2. Don’t push yourself to the limits. The harder you work your muscles, the more time they need to recover. Working out 6-7 days a week doesn’t leave much margin for error. Pushing yourself too hard one day can lead to an injury several days later simply because your muscles are tired.
3. Factor in cardio. This is the secret to maintaining a daily-workout schedule. Attempting to lift on a daily basis will inevitably force you to train muscle groups before they can fully recover. The solution is to reserve a day or two for cardio and low-impact recovery exercises like active and static stretching.
Moderate to Serious Gains: 4-5 Days a Week
An everyday-workout schedule isn’t realistic for most people. For those who are serious about fitness but have less lofty goals or a busy schedule, working out 4-5 days per week likely makes more sense.

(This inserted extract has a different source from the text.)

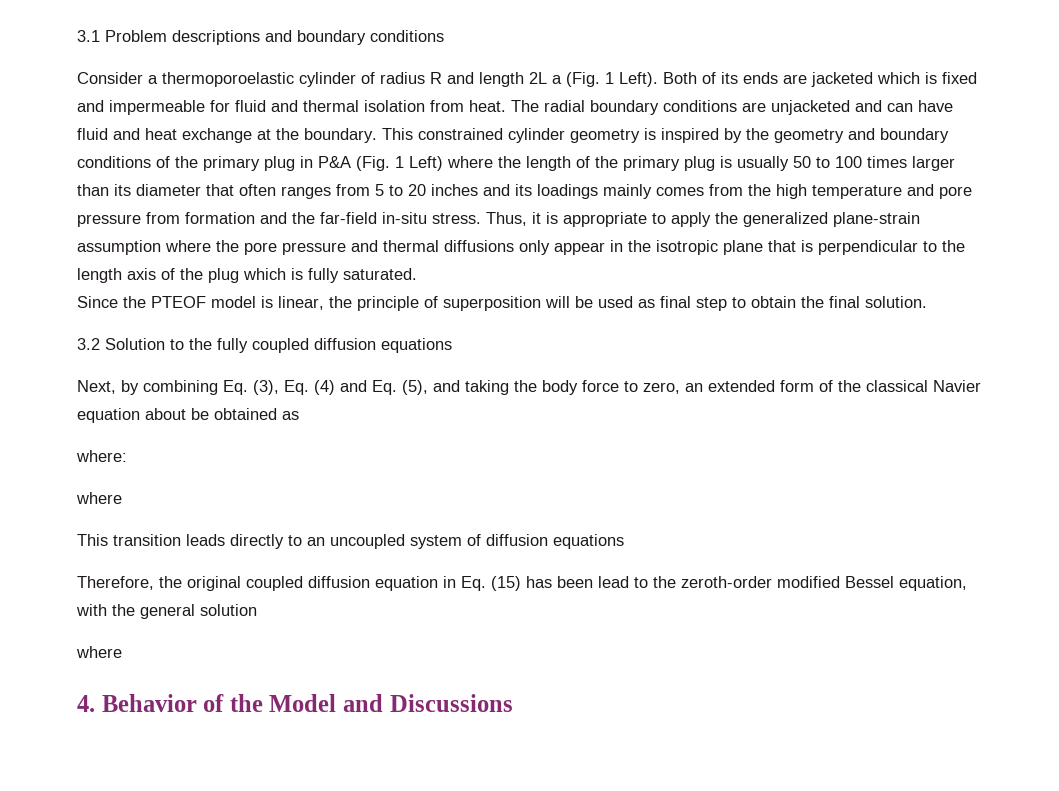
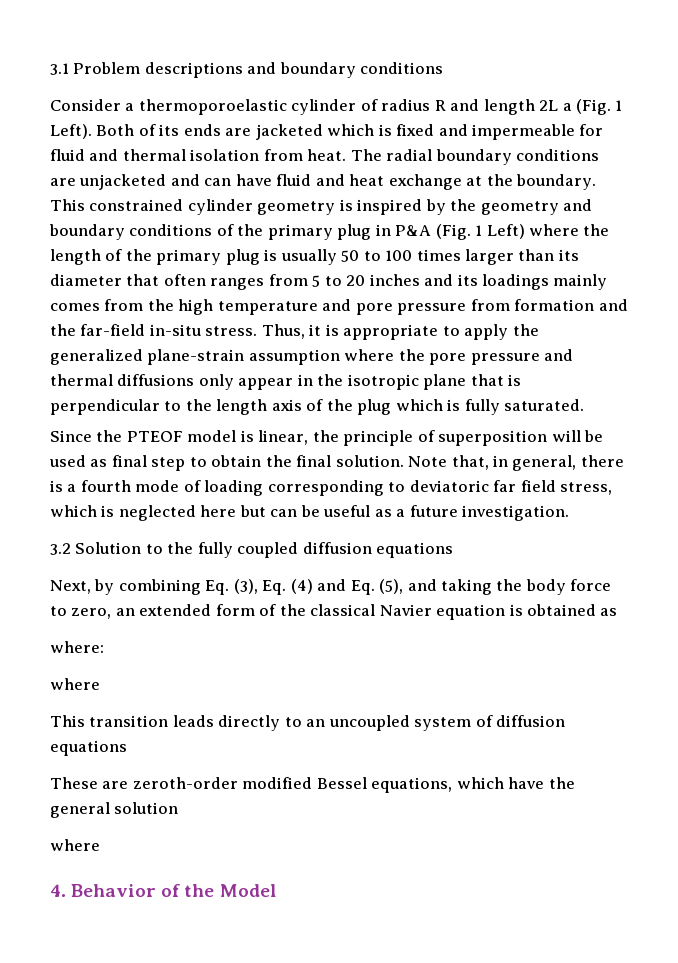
(927, 302) none -> [408,455,624,471] [50,480,613,496] [50,505,570,521] Note that, in general, there is a fourth mode of loading corresponding to deviatoric far field stress, which is neglected here but can be useful as a future investigation.
[145,408,209,420] about be -> [509,604,523,616] is
[77,576,967,591] [76,604,107,616] Therefore, the original coupled diffusion equation in Eq. (15) has been lead to the zeroth-order modified Bessel equation, with -> [50,777,545,793] These are zeroth-order modified Bessel equations, which have
[343,694,513,712] and Discussions -> (276, 890) none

Most experts, including the American College of Sports Medicine (ACSM) and the Centers for Disease Control (CDC), recommend 150 minutes of moderate to vigorous physical exercise a week. This can easily be accomplished in a 4-5 day schedule by working out for 30-40 minutes per day.
Another benefit of this schedule is that you can add some longer or higher-intensity workouts to your regimen because the built-in rest days give some time to recover. Such a routine is common among bodybuilders and long-distance runners.

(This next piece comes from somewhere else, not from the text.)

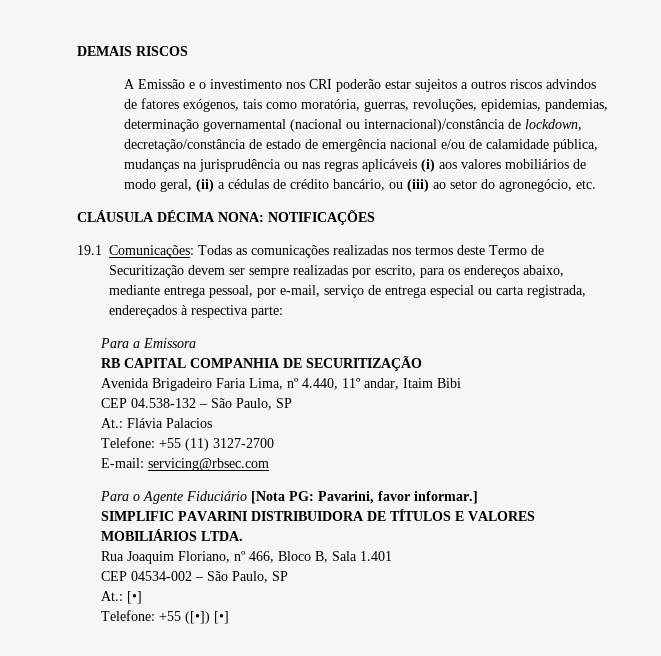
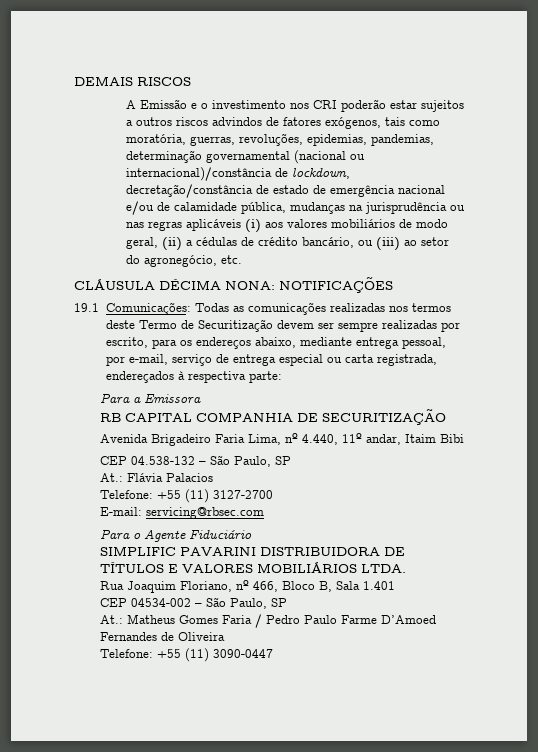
[250,491,478,504] [Nota PG: Pavarini, favor informar.] -> (252, 534) none
[126,591,142,604] [100,610,229,624] [•] // Telefone: +55 ([•]) [•] -> [126,614,436,628] [99,632,225,641] [99,648,273,662] Matheus Gomes Faria / Pedro Paulo Farme D’Amoed Fernandes de Oliveira // Telefone: +55 (11) 3090-0447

Casual or High-Intensity Fitness: 3 Days a Week
Some people’s life schedules don’t allow working out even every other day. The good news is that, for everyday fitness, exercising three days a week is still enough to live a healthy lifestyle. You can even make the same gains as someone who works out six days a week as long as you’re putting in the same total volume.
A three-times-a-week schedule may also be optimal for those who like doing full-body workouts or high-intensity training. Less frequent workouts give your body adequate rest time so you can push harder during each workout – all while having time for other life obligations.
Depending on your goals, lifestyle and schedule, the optimal number of workout days per week varies. Regardless of the number of workout days that’s right for you, creating the healthy habit of working out regularly is the key to long-term success.